Genç bir kız gibi hissetti kendini.

Sanki adam, arabasıyla onu alıp götürmeye, buradan kaçırmaya gelmişti. Verdiği sözü yıllar sonra tutacaktı işte.

Ne soğuk ne yağmur... hiçbir şey yoktu. Adamın gözleri onda sabitlenince, Gül'ün içinde menekşeler açtı. Dizlerinin bağı çözüldü. Kaldırımdan aşağıya indi. Eğildi.  Arabanın açık camından içeriye baktı.

"Nerden çıktın sen?" dedi. Sesi, incecik olmuştu. Kırılgandı.

Adam hafifçe başını yana eğdi, mahcup olmuş gibi gülümsedi. O gülümsemeyi tanıyordu. Kaç gece o gülümsemeye bakarak uyumuştu? Kaç sabah, kaçıp gitmesinden korkarak ondan evvel uyanarak nöbet tutmuştu. Sonunda gitmişti de o ayrı mesele.  Çok uzun zaman sonra işte buradaydı. Gerçekti.

"Nereden bildin burada olduğumu?" diye fısıldadı.
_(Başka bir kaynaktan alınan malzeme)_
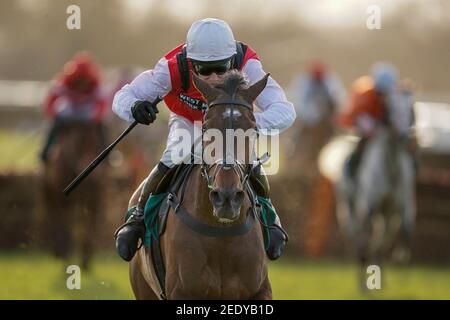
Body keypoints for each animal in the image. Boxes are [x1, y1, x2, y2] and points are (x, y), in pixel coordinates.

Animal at [41, 119, 105, 268]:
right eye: (78, 143)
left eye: (97, 141)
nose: (96, 177)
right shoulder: (65, 202)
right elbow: (66, 229)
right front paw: (66, 257)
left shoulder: (94, 200)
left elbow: (90, 228)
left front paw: (86, 260)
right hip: (49, 194)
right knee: (53, 216)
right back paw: (58, 251)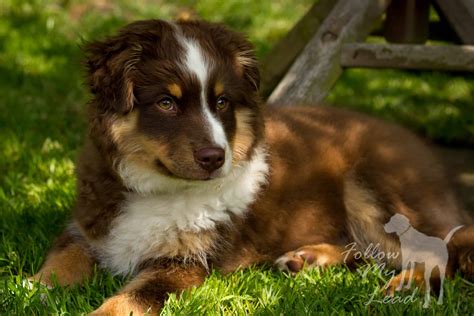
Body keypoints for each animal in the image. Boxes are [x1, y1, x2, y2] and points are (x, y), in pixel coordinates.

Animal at [31, 19, 472, 314]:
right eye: (166, 102)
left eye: (222, 102)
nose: (214, 158)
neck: (160, 188)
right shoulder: (86, 228)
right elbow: (57, 265)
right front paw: (33, 289)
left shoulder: (188, 263)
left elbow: (133, 298)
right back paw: (307, 258)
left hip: (376, 186)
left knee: (440, 251)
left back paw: (407, 286)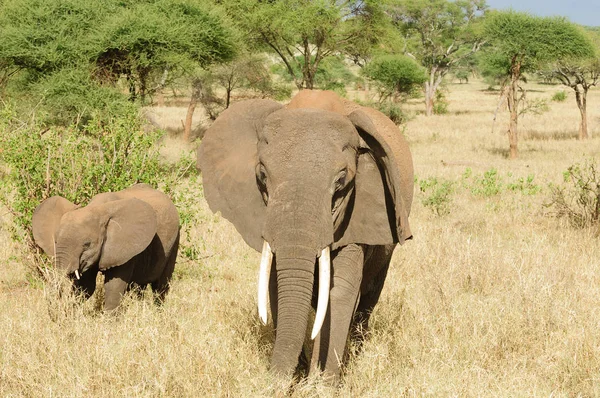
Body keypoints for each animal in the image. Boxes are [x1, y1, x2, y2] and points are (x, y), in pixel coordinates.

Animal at [31, 183, 179, 310]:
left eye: (87, 244)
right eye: (56, 242)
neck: (97, 209)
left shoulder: (124, 249)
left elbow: (114, 286)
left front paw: (109, 322)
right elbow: (86, 286)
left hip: (175, 239)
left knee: (161, 287)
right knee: (139, 287)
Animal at [197, 89, 412, 380]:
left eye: (341, 181)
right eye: (262, 174)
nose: (273, 380)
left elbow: (339, 290)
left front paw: (322, 382)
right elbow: (276, 284)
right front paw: (297, 377)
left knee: (370, 293)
Adam sigarasını küllüğe bastırdı, omuzlarını silkti.

“Nerede olacaksın başka? Ee, nasıl gidiyor bakalım?”

Gül iki yana açtı ellerini, "Görüyorsun," der gibi.

Az ötede, duraktaki taksi şoförleri, onları film izler gibi seyrediyorlardı.
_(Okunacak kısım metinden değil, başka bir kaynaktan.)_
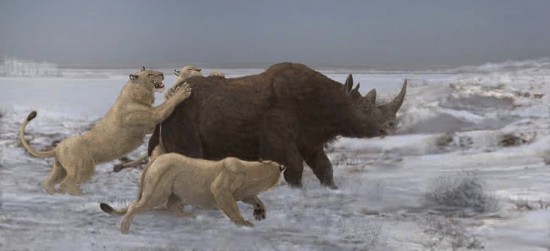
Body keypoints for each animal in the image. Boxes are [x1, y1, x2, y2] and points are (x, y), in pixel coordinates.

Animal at [18, 67, 194, 195]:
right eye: (150, 74)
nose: (162, 74)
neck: (136, 94)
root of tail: (57, 148)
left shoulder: (149, 126)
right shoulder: (151, 117)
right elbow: (165, 107)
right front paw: (182, 91)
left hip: (60, 168)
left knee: (48, 181)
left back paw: (53, 194)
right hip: (84, 167)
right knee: (67, 183)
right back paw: (80, 195)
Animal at [101, 154, 286, 234]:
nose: (284, 169)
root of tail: (156, 158)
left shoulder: (243, 193)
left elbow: (257, 199)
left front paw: (260, 212)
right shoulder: (221, 189)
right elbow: (233, 210)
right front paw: (245, 224)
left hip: (175, 193)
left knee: (171, 206)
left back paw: (191, 217)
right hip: (158, 191)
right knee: (136, 205)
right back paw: (124, 229)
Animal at [149, 62, 408, 188]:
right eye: (365, 110)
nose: (390, 126)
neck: (330, 101)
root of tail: (170, 98)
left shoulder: (310, 137)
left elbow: (324, 166)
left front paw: (332, 188)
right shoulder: (277, 135)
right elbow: (294, 166)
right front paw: (297, 190)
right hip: (180, 113)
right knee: (188, 155)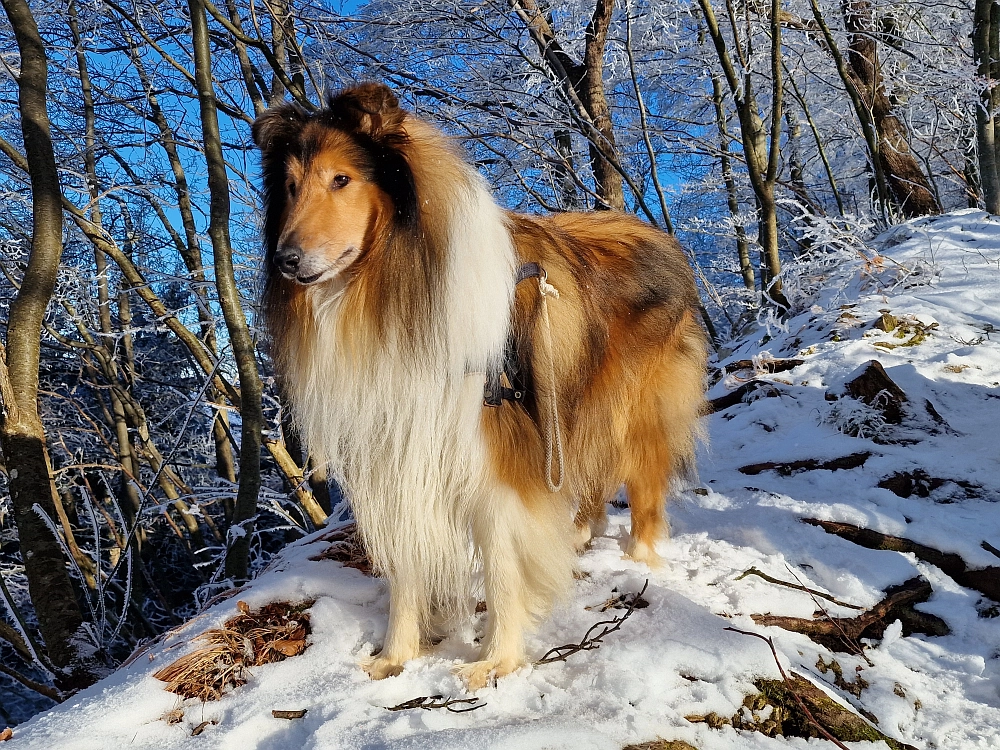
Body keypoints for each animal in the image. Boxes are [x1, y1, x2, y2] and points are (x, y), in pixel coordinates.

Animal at [254, 83, 708, 692]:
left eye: (341, 179)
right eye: (289, 186)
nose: (286, 259)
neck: (388, 286)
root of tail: (659, 235)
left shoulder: (496, 455)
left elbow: (500, 563)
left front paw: (497, 660)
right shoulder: (397, 448)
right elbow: (406, 568)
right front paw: (395, 657)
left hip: (633, 411)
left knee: (644, 482)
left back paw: (639, 556)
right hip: (573, 407)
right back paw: (580, 534)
Adam başını salladı, "Devam yani," dedi.

Gül gülümsedi sadece. Ne desindi ki? Her şey ortadaydı zaten. Yağmurlu, soğuk bir gecede, bedenini cesaretle sergileyen blûzu ve minicik eteğiyle, rezil bir makyajla hâlâ buradaydı işte. Şehirdeki herkes evine çekilirken, o yine vitrine, sahnesine, kaldırıma çıkmış, müşteri bekliyordu.  Gözleri yanıp sönen neon ışıkları gibi ışıl ışıldı. Az sonra arabasına binecek ve uzaklaşacaklardı buradan. O nereye isterse oraya gidecekti.

 Adamın bakışları, Gül’ün arkasında sessizce bekleyen Çiçek'e kaydı. Kafasını hafifçe kaldırdı, çenesiyle genç kızı işaret etti. Gözlerinde tuhaf bir parıltı belirdi.

“Kim bu güzellik?”

Gül hafifçe başını çevirdi, dudaklarına geniş, yapmacık bir gülümseme yerleşti. Çiçek’in kolunu tutup kendine doğru çekti yavaşça.

“Ha, o mu? Çaylak işte. Daha yeni.  Üçüncü işiymiş. Ben ona çaylak diyorum.”

Sonra peşinden, caddeyi çınlatan, kalın, yapay bir kahkaha savurdu. Çiçek şaşkındı, utanıyordu, korkuyordu. Usulca eğilip Gül’ün kulağına fısıldadı.

“Gitmek istiyorum abla.”

Adam uzun uzun süzdü Çiçek'i. Bakışları genç kızın yüzünden boynuna, omuzlarından aşağı doğru ağır ağır kaydı. Çiçek küçülüyor, bakışların ağırlığı altında ezilip büzülüyordu. Utancı yüzünden boynuna, oradan da bedenine yayılıyordu. Ayaklarının ucuna bakıyor, yerinde kıvranıyordu sessizce.

Sonunda adam başını kaldırıp yeniden Gül’e çevirdi gözlerini. Yüzündeki ifade ciddiydi, kesindi.

“Onu istiyorum.”

Gül’ün gülümsemesi bir anda söndü. Gözlerini kırpıştırdı. Sanki duymamış gibi tekrar etti.

“Ne? Ne istiyorsun?”

Adam hiç tereddütsüz, açık ve net tekrarladı sözlerini. Çenesiyle bir kez daha genç kızı işaret etti, “Onu birkaç saatliğine istiyorum. Ne kadar istersen verebilirim. Müşteri beklemiyor musunuz? İşte geldim. Benden başka müşteri de yok galiba,” dedi etrafa bakınarak.

Gül sessizce baktı adamın yüzüne. Avucunun içinde tuttuğu sigaraya ilişti gözü. Unutmuştu onu. Neredeyse filtre parmaklarına yapışacaktı. Derin bir nefes çekti. Yola atacaktı, durdu. Bir an bile tereddüt etmeden adamın açık camından içeri attı sigarayı.

Sonra ani bir hareketle Çiçek’in elini kavrayıp sımsıkı tuttu. Kaldırımdan aşağı sürükledi.